The present results have significant implications for future research and practice in preventing and managing MDD. Clinicians may consider the routine inquiry about childhood trauma and assessing resilience to add significant prognostic information to their pharmacotherapy. In addition, even though resilience is generally considered to have trait-like characteristics, resilience capacity can be changed[27]. Enhancing resilience is a method that focuses on enhancing strategies to cope with adherence and diminishing the likelihood of non-adherence[58]. Current research suggests that some psychotherapeutic interventions can effectively enhance resilience, especially CBT, which has been shown to be effective in improving resilience[59–61]. Psychiatrists may consider paying attention and giving targeted assistance to improve resilience when providing pharmacotherapy to patients with MDD, especially for individuals with a history of childhood trauma.
Furthermore, childhood years are thought to be a sensitive developmental window for the maturation of emotion regulation[62], interventions aimed at reducing childhood trauma could help prevent the large health and economic burden linked to poor depression course[16], and parents should recognize the adverse effects of childhood trauma on their children and give them more physical or psychological care[63].
Major strengths of this study are its prospective design, longer follow-up was considered in the assessment, the use of objective measures widely used in MDD patients (M.I.N.I., HAMD-17, MARS, CTQ-SF, CD-RISC, etc.), and controlling for the effects of factors associated with medication adherence or childhood trauma during statistical analysis, which has better quality of evidence.

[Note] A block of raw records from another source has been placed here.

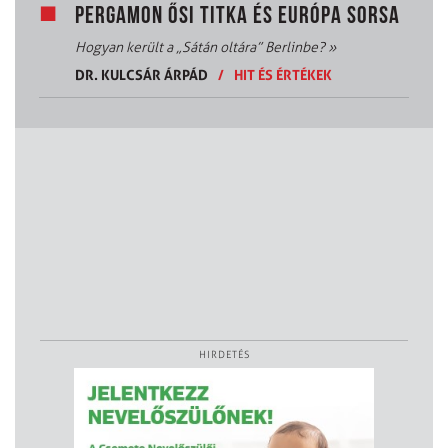
PERGAMON ŐSI TITKA ÉS EURÓPA SORSA
Hogyan került a „Sátán oltára” Berlinbe?
»
DR. KULCSÁR ÁRPÁD
/
HIT ÉS ÉRTÉKEK
HIRDETÉS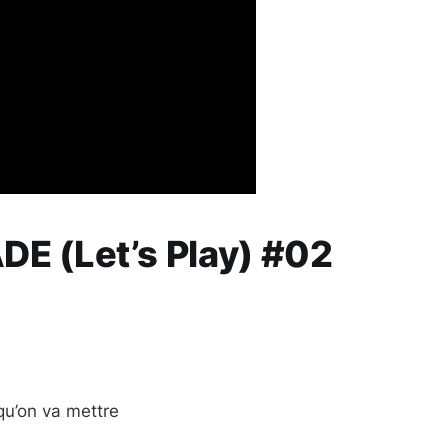
DE (Let’s Play) #02
qu’on va mettre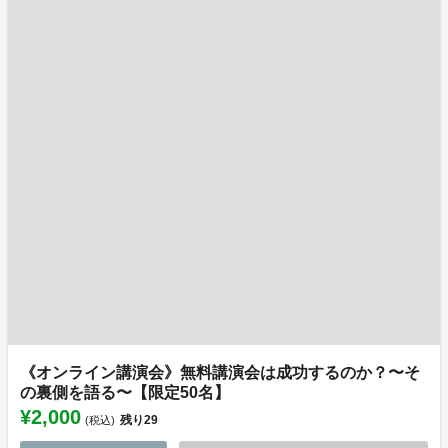
《オンライン講演会》無料講演会は成功するのか？〜そ
の裏側を語る〜【限定50名】
¥2,000
残り
29
(税込)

However, there are several limitations to this study. First, although most data were measured by self-report, which may lead to biased reporting of childhood trauma experience, resilience, and the adherence behavior can be overestimated, self-reports remain a common and accepted method. In this regard, further studies should combine self-reports with more objective indirect measurements of adherence, such as pill counts and prescription refills[64, 65]. Second, a high percentage of the sample (66.3%) is female because of the significantly higher prevalence of MDD in females than males[66].